→ **ISTRUZIONE**
Converti in un elenco JSON di stringhe i record dalla riga che contiene "You're describing this multimeter" alla riga che contiene "It reads 47.6,mm", estremi inclusi. Usa una stringa per ogni riga e tralascia le righe vuote.

→ **CONTENUTO DEL DATASET**
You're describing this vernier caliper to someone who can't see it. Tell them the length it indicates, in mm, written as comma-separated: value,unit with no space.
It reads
* * *
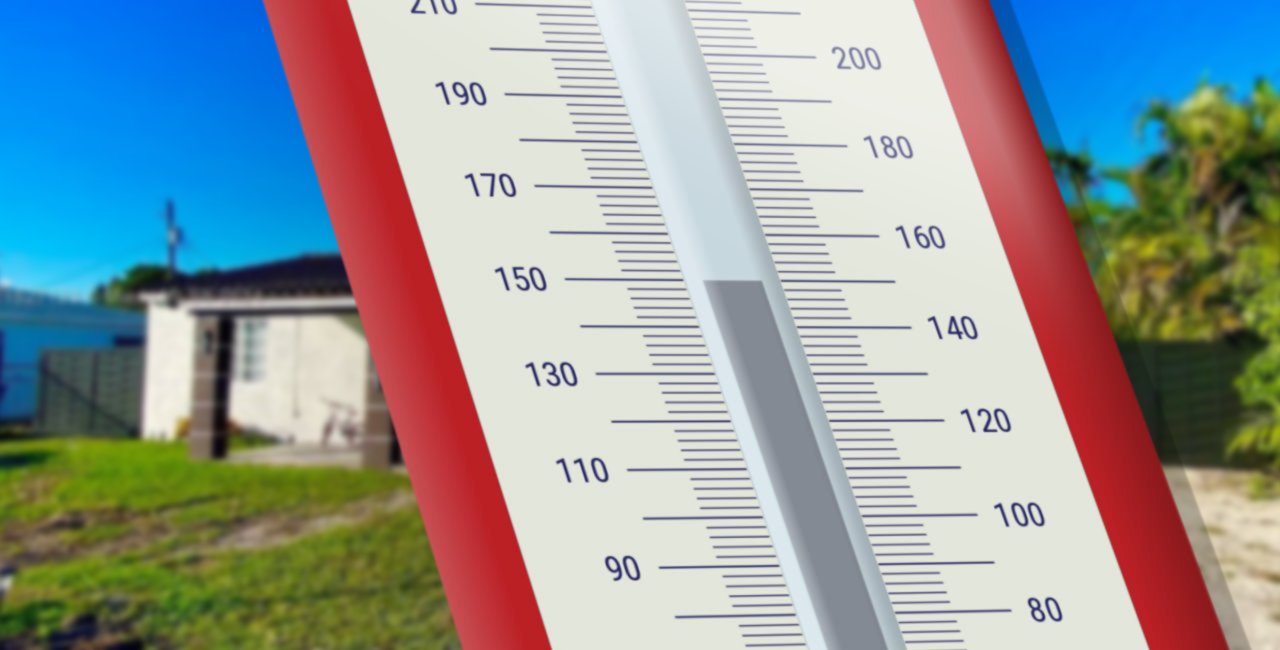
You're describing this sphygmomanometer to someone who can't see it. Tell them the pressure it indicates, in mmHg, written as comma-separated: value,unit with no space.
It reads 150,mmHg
==
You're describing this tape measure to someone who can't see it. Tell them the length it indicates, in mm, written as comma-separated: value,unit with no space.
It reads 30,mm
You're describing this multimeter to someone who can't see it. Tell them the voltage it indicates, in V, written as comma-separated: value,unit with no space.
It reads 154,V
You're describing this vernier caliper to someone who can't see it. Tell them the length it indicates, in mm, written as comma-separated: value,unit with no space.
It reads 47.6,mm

→ **SOLUZIONE SVOLTA**
[
  "You're describing this multimeter to someone who can't see it. Tell them the voltage it indicates, in V, written as comma-separated: value,unit with no space.",
  "It reads 154,V",
  "You're describing this vernier caliper to someone who can't see it. Tell them the length it indicates, in mm, written as comma-separated: value,unit with no space.",
  "It reads 47.6,mm"
]